M. Hara : Je ne me considère pas plus bête que la majorité des Français, mais lorsque Aurore Clément caresse les fesses de Jean-Pierre Cassel, qu’est-ce que ça veut dire ? Tenez, un type comme Jean-Pierre Melville n’aurait jamais fait ça.

M. Kiri : Demandez à Salachas.

M. Hara (fier) : Voilà un critique de cinéma, car lui-même se pose la question : « Ce toucher anal a-t-il quelque signification cachée ? »

M. Kiri : Et si un jour ce cinéma devenait majoritaire ?

M. Hara (interloqué) : Vous êtes fou ! Arrêtez de me faire peur. Nous sommes dans une économie libérale et les gouvernements sont assez intelligents pour savoir à qui ils doivent donner de l’argent. Pourquoi voudriez-vous que nos banquiers financent des gens qui veulent anéantir leur pouvoir et leur richesse ?

M. Kiri : C’est vrai, ça.

M. Hara (fier) : À Télérama, ils n’ont pas peur. Regardez Jean-Luc Douin. Avec quelle classe, quelle rapidité, il descend le film d’Arietta. Nul part, il y trouve de l’intérêt. Je partage entièrement sa manière de penser car il est honteux pour le cinéma français...

M. Kiri : ...Arrieta est Espagnol, Monsieur...

M. Hara : ...de sélectionner de tels tâcherons dans un festival aussi respectable que l’est celui de Paris...

M. Kiri : ...Akerman est Belge...

M. Hara : ...Quand il n’y aura plus de cinéaste, le cinéma pourra mourir. Vous semblez en rire ?

M. Kiri (imperturbable) : Godard est Suisse.

M. Hara : Si des gens comme Akerman et Arrieta (ou Hanoun aussi, celui-là...) n’avaient pas fait de films, peut-être pourrions-nous aller encore au cinéma l’âme en paix, sans l’angoisse et la peur d’entrer dans une salle de cinéma pour y réfléchir sur des images.

M. Kiri : ...Hanoun est Tunisien...

M. Hara : Arrêtez, arrêtez, vous voulez me dégoûter du cinéma !

M. Kiri : ...Duras est Vietnamienne...

M. Hara : Quoi ? Vous ne respectez donc rien !

M. Kiri : ...Straub est Lorrain...

M. Hara : ...Oh !, oh !, oh !...

M. Kiri : Des gens comme Teo Hernández, Michel Nedjar, Lionel Soukaz, Stéphane Marti, Patrice Kirchhofer, Maria Klonaris, Katerina Thomadaki, Louis Skorecki et beaucoup d’autres poussent plus loin encore – à l’infini – les barrières du langage cinématographique. Ce sont des gens capables de tout. Même du pire.

M. Hara : Si les Français étaient raisonnables, ils boycotteraient ces films et le cinéma pourrait continuer de vivre.

M. Kiri : Tant qu’il y aura des Roland Lethem, des Joseph Morder, des Philippe Garrel, des Jean-Pascal Aubergé, le bourgeois ne sera jamais tranquille dans une salle de cinéma.
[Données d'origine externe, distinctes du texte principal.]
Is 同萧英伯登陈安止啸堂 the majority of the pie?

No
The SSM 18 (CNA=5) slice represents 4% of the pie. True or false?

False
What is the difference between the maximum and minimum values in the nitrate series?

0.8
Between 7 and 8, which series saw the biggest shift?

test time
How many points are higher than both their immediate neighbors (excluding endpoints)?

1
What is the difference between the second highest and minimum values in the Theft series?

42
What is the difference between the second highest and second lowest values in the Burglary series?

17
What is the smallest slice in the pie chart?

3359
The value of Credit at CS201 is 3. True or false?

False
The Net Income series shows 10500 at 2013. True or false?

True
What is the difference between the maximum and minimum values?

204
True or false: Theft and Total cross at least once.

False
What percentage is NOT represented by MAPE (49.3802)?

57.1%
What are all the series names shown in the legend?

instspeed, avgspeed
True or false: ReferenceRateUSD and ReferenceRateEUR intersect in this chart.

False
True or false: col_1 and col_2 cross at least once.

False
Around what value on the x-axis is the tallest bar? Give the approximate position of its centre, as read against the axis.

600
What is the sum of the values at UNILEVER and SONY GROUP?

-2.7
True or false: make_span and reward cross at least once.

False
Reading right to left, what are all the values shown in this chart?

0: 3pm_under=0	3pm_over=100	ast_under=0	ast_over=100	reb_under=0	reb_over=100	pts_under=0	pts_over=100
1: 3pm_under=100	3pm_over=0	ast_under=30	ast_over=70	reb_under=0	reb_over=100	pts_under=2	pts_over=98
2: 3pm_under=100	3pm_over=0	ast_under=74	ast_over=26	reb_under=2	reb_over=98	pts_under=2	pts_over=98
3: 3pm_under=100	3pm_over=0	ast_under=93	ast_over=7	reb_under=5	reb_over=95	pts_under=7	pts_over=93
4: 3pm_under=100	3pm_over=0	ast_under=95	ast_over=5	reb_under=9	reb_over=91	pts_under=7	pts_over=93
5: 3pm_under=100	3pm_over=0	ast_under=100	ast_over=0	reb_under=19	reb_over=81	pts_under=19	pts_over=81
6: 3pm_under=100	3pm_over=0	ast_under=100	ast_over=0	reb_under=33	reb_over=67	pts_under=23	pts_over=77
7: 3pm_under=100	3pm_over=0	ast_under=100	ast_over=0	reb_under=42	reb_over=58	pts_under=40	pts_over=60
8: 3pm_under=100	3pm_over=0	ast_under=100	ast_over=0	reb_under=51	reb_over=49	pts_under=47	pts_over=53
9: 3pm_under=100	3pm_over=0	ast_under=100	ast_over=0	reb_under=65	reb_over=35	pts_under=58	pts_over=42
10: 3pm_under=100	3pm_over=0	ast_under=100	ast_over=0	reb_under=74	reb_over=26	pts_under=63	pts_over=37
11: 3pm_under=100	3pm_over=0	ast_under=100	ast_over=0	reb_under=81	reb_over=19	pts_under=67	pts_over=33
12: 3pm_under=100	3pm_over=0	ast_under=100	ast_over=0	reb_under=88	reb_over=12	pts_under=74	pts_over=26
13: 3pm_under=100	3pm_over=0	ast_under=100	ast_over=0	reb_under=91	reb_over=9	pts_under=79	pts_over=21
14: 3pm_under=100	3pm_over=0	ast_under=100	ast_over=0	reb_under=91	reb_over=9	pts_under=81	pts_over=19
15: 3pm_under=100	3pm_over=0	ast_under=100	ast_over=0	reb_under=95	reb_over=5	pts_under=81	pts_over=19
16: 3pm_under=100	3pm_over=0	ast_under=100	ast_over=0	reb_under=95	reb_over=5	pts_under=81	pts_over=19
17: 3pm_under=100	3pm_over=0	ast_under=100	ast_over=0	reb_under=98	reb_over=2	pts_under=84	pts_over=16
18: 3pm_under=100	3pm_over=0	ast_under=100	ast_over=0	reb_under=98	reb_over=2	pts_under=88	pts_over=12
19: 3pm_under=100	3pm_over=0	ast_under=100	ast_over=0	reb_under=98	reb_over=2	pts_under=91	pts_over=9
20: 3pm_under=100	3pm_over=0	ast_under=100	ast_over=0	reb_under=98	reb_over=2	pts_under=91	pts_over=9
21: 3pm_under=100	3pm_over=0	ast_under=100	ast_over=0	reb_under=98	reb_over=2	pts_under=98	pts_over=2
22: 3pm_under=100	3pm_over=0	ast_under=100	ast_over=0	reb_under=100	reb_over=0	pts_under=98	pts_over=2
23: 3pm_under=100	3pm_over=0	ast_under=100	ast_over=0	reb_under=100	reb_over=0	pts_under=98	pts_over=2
M. Hara (défaitiste) : Quel pays !

M. Kiri (hilare) : On ne prête qu’aux riches.

Monsieur Hara quitte soudainement le bar afin d’assister à la projection du film Sonate d’automne d’ingmar Bergman. Monsieur Kiri, large sourire, le regarde s’engouffrer dans la cohue. Après Flammes, une seule alternative s’offre à lui : trouver un moment de liberté pour le revoir une troisième fois.

Inédit. Recueilli en contrebande par Gérard Courant, novembre 1978.